Dive computer is recommended. The depth range (3 to 22 metres) and the potential for rapid depth changes between the caves and the bay mean that a computer makes multi-level profile tracking significantly easier than relying on tables or a timer.
Surface marker buoy is worth carrying, particularly if current picks up while you are on the outer boulders. For boat pickups on the east coast, where boat traffic is lighter and your captain may be watching multiple groups, a visible SMB makes collection faster.

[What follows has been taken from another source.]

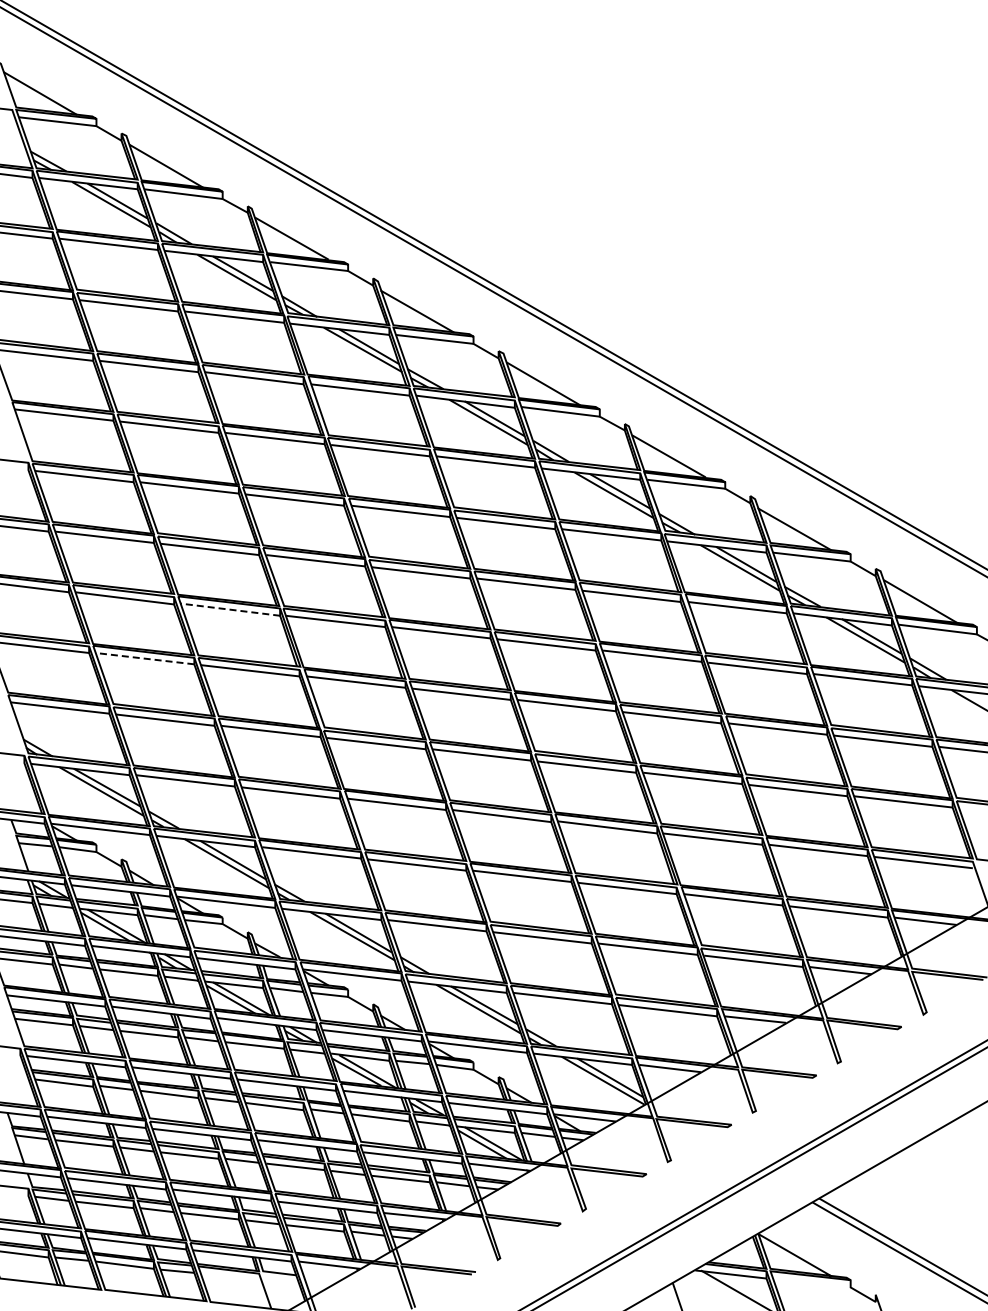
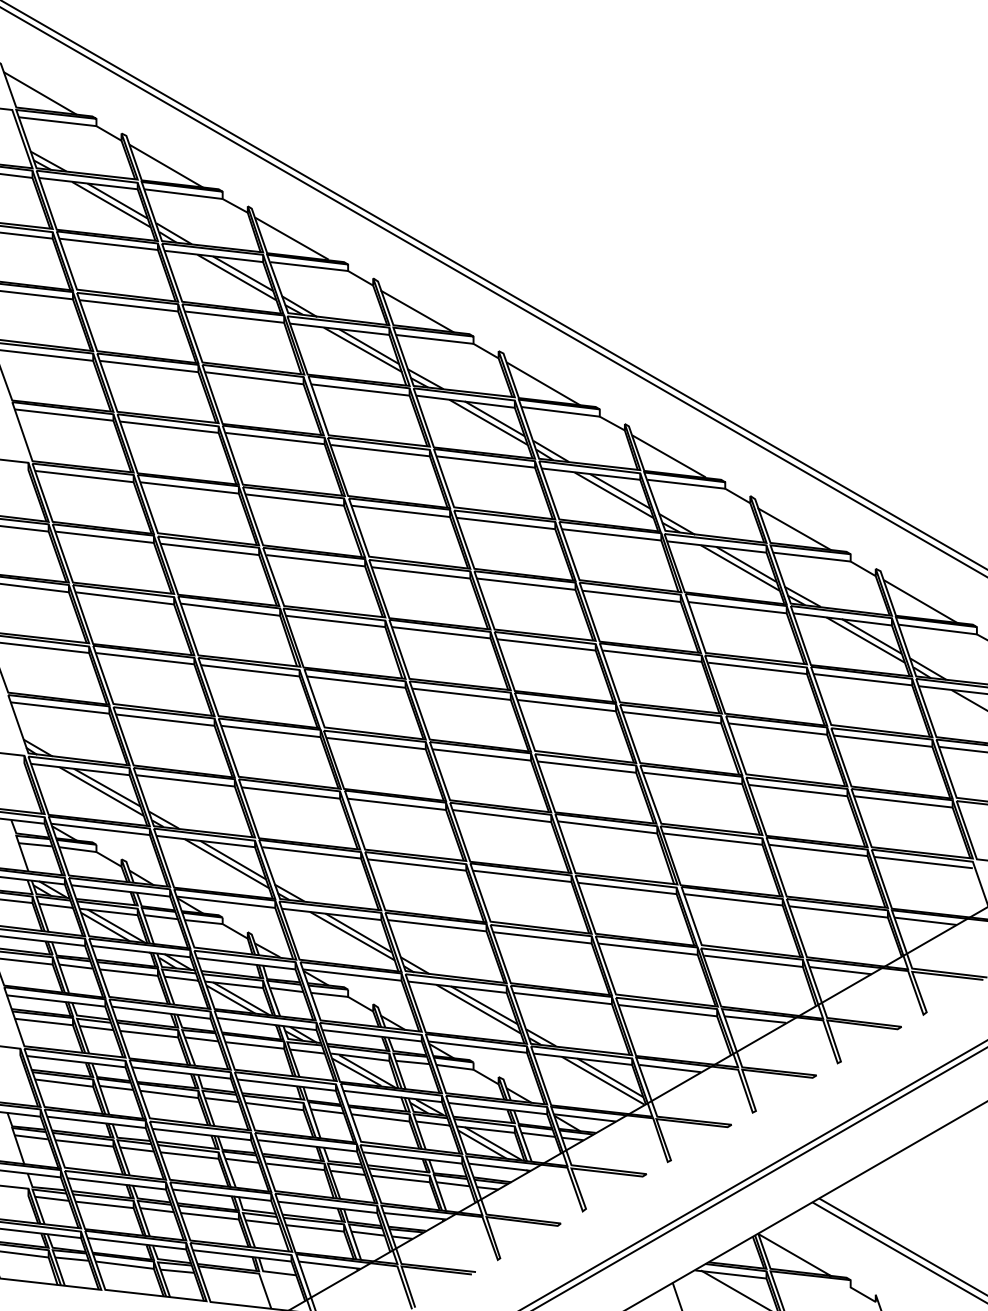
line at (229, 609): dashed -> solid
line at (145, 658): dashed -> solid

For photography, this is primarily a wide-angle site. The caves, light shafts, and boulder formations are the main subjects and they need a wide lens to capture properly. A fisheye or rectilinear wide-angle in the 10 to 16mm equivalent range works best. Macro shooters will find subjects in the bay section, but the caves section is where Laem Thian's real photographic potential sits. A video light helps fill shadows in the caverns and shows the true colours of the coral and sponge growth on the rock surfaces.

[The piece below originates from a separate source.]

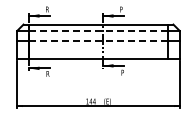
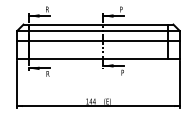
line at (98, 30): dashed -> solid
line at (98, 41): dashed -> solid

Gloves are prohibited at Thai dive sites. Reef hooks are not used on Koh Tao.
Recommended Dive Operators
Big Blue Diving includes Laem Thian in their east coast rotation, typically scheduling it as the second dive on morning trips to Shark Island or Hin Wong Pinnacle. Their guides know the caves section thoroughly and brief each swimthrough before the dive, including hand signals for the route through. Based in Sairee Beach with a large boat fleet. Crystal Dive is one of Koh Tao's biggest PADI centres and runs trips to the east coast regularly, including Laem Thian when conditions and demand align. Their fun dive guides route mixed-ability groups efficiently, splitting the bay and caves sections based on certification level. New Heaven Dive School has particular knowledge of the east coast sites through their coral conservation work. Their guides can explain the reef ecology in detail, pointing out species interactions and coral recovery patterns that add a dimension beyond standard site guiding. Based in Chalok Bay on the south coast, they have a shorter boat ride to Laem Thian than operators running from Mae Haad. Coral Grand Divers operates from Mae Haad with regular east coast trips. Ask specifically for Laem Thian when booking; they are more likely to schedule it if a few divers request it rather than defaulting to the standard sites. Their briefings are detailed and include route suggestions for both sections.
Liveaboard Options
Koh Tao is a shore-based destination and no liveaboards operate specifically around the island. A small number of Gulf of Thailand liveaboard itineraries pass through the area between Chumphon and Ang Thong Marine Park, but Laem Thian would not typically feature on these routes. The offshore pinnacles (Chumphon Pinnacle, Southwest Pinnacles, Sail Rock) are the sites that liveaboards prioritise when they include Koh Tao in their schedule. For visiting divers, staying on Koh Tao and diving Laem Thian by day boat is the only practical approach.